# What is needed
Among the records that follow, set down only the lines from the one containing "left eye: (540, 372)" to the one containing "left knee: (2086, 1488)", both included, exactly.

-- Opening Marker --

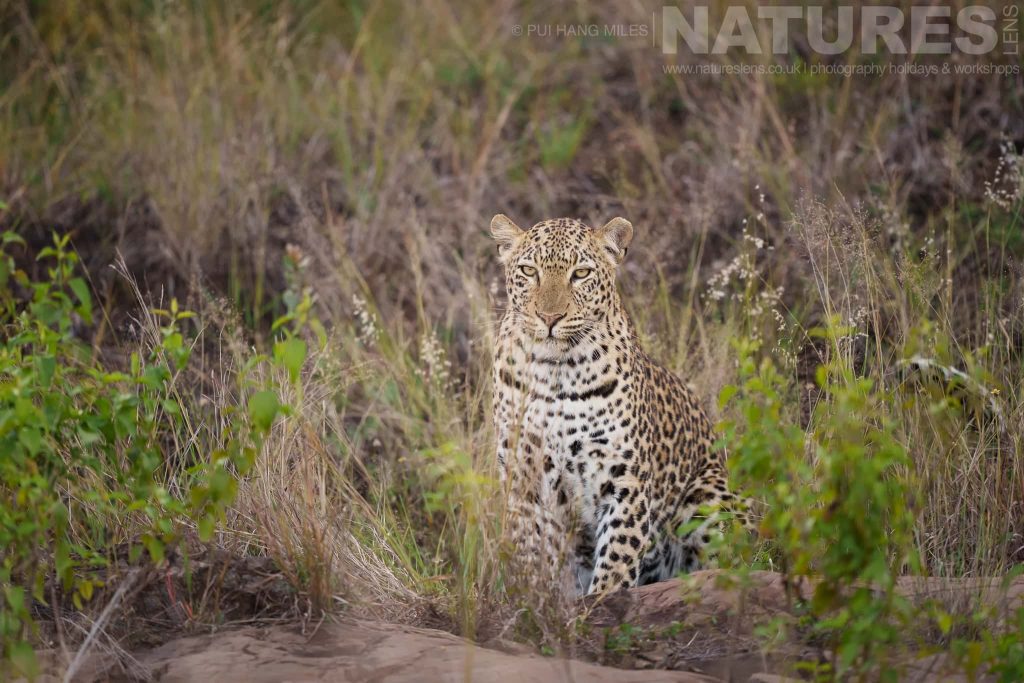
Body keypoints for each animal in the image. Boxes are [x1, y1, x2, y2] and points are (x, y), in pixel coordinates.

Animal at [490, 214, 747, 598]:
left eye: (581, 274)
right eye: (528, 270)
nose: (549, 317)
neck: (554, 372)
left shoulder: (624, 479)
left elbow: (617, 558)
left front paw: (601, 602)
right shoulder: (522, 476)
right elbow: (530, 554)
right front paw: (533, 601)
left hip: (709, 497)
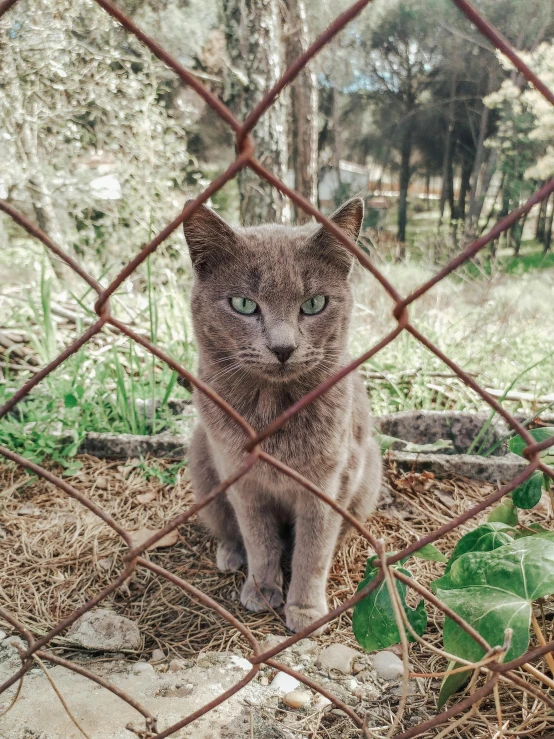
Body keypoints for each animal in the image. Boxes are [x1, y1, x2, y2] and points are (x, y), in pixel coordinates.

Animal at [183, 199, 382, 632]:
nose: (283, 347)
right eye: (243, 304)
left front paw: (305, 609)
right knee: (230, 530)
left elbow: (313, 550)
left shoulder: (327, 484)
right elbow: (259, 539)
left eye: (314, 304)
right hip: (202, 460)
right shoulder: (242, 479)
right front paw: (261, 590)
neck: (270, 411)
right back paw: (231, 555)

-- Closing Marker --
-- Opening Marker --

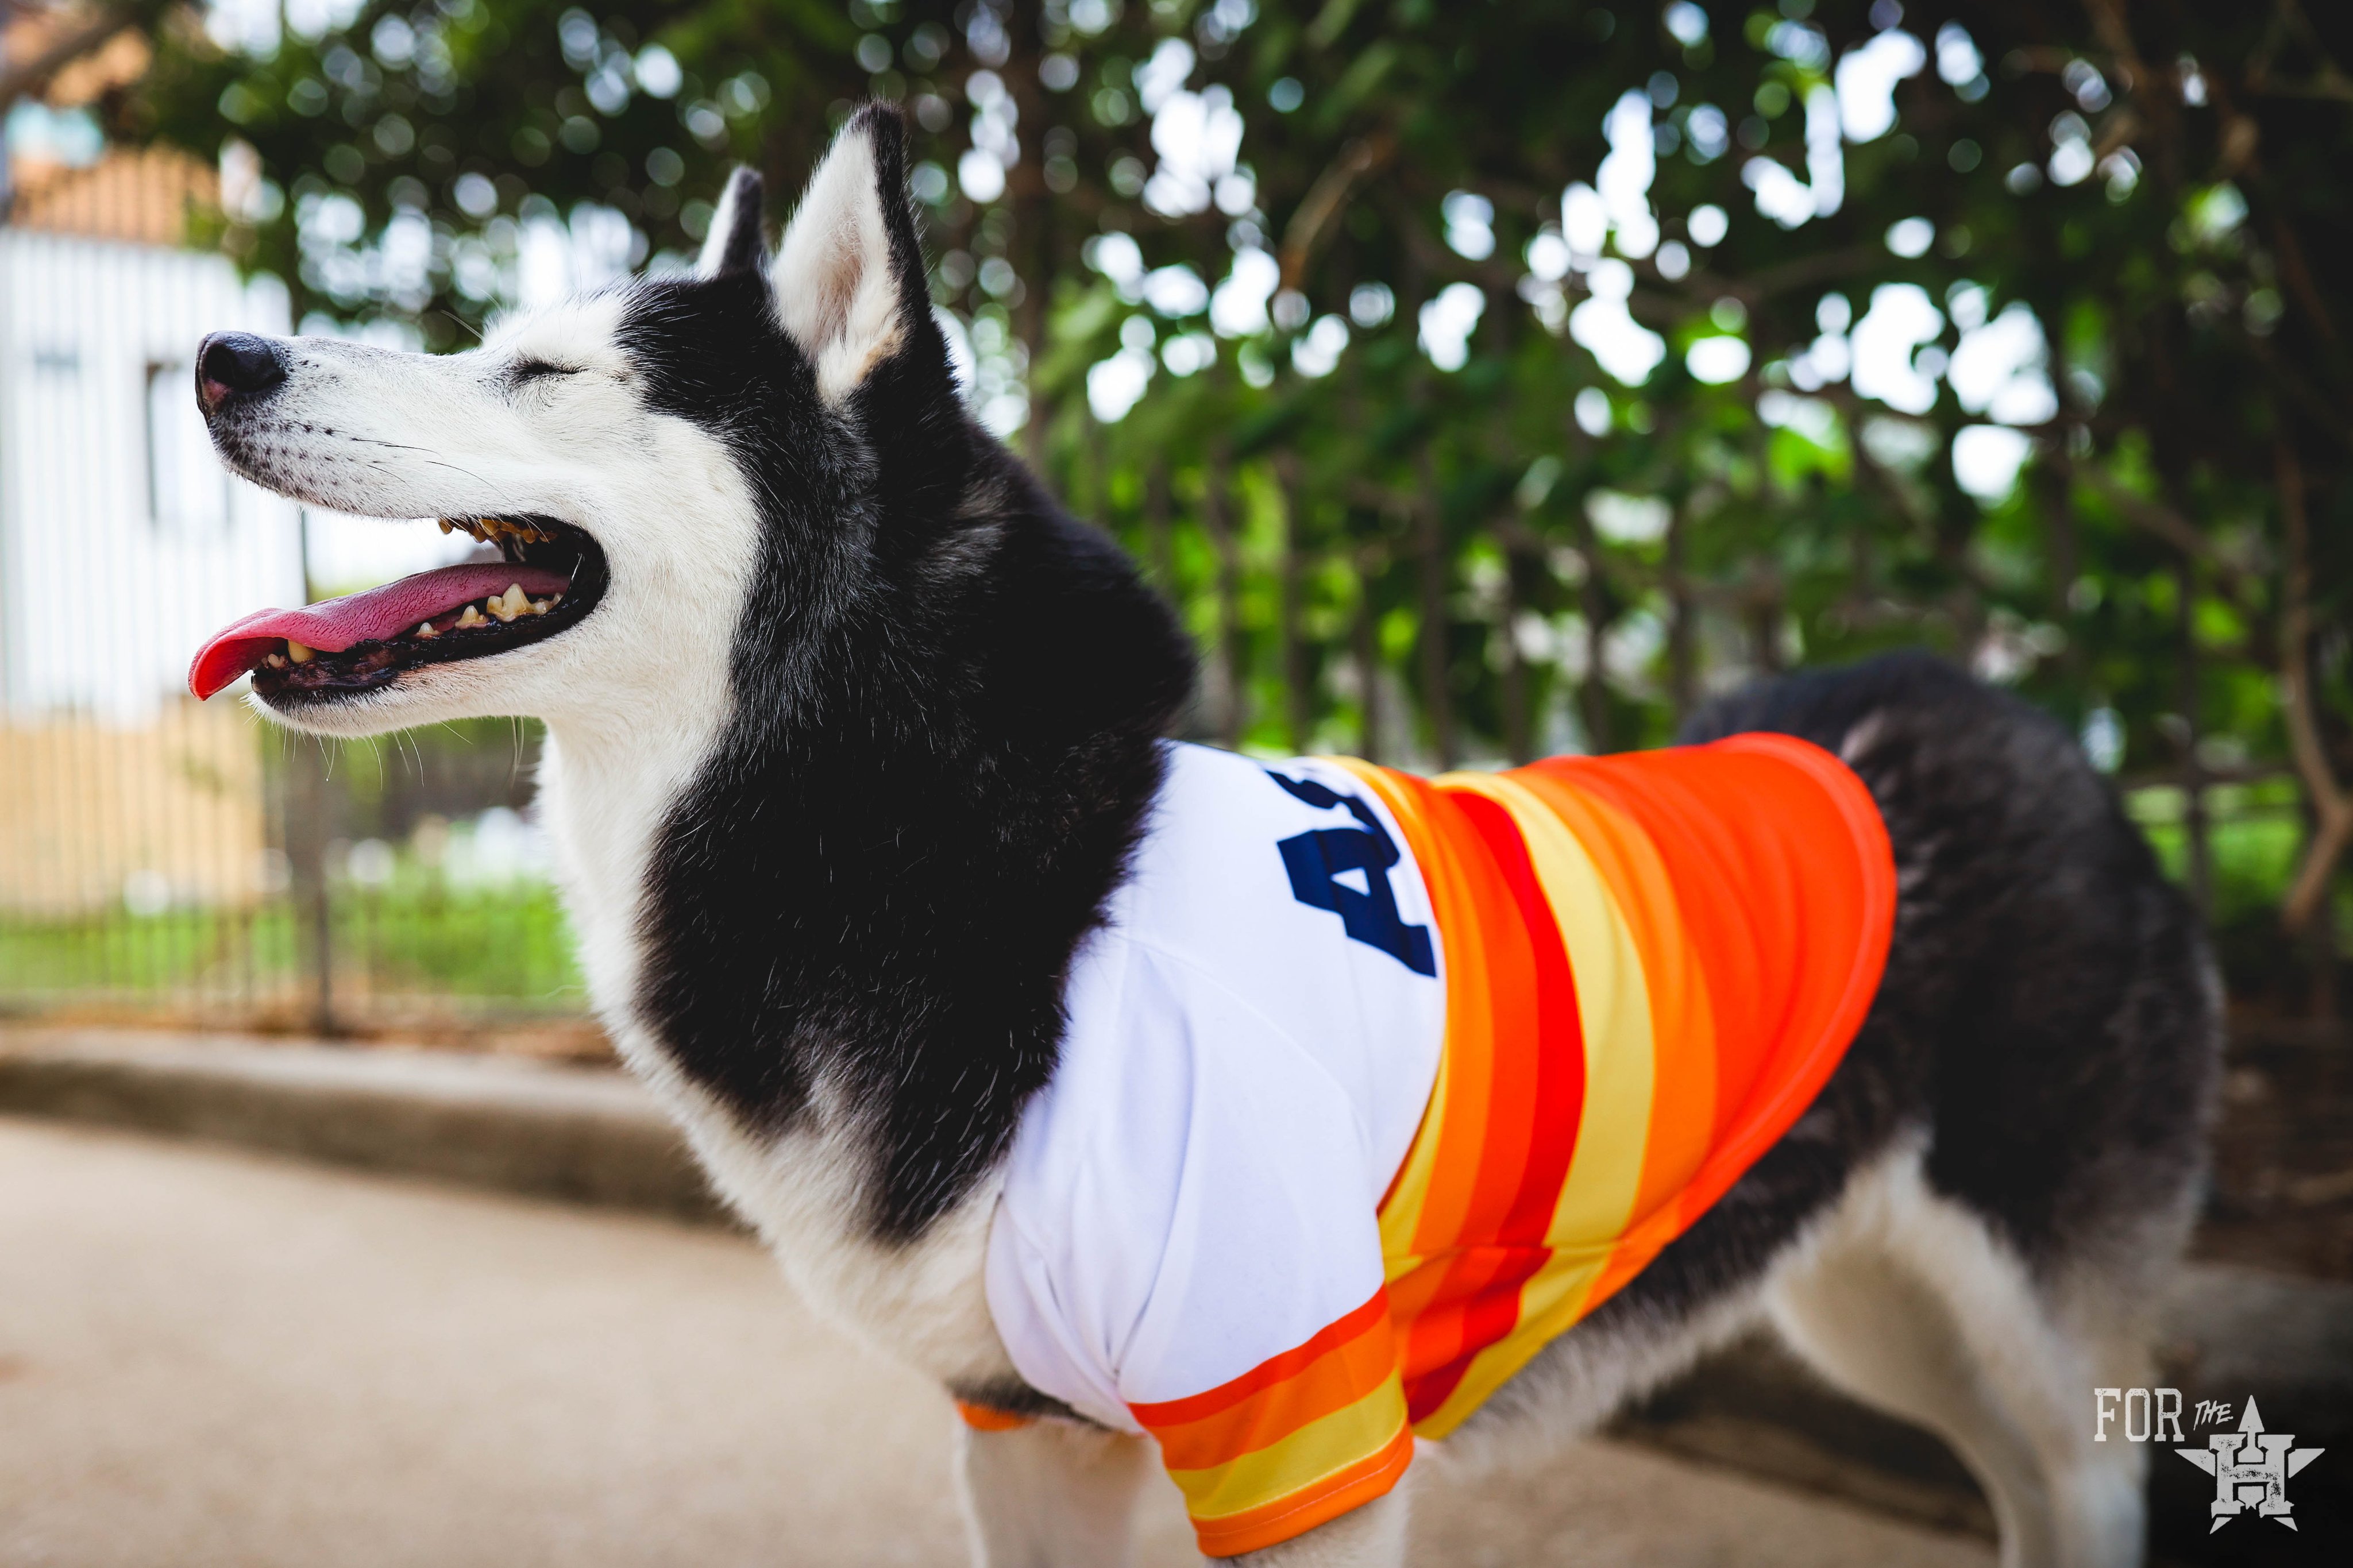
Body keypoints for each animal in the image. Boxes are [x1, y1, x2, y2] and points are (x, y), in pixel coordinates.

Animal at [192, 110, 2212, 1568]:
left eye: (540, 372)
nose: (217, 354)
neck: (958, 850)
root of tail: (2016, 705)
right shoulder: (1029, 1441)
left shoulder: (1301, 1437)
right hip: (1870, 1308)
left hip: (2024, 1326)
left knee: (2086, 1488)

-- Closing Marker --

# Expected output
left eye: (540, 372)
nose: (217, 354)
neck: (958, 850)
root of tail: (2016, 705)
right shoulder: (1029, 1441)
left shoulder: (1301, 1437)
right hip: (1870, 1308)
left hip: (2024, 1326)
left knee: (2086, 1488)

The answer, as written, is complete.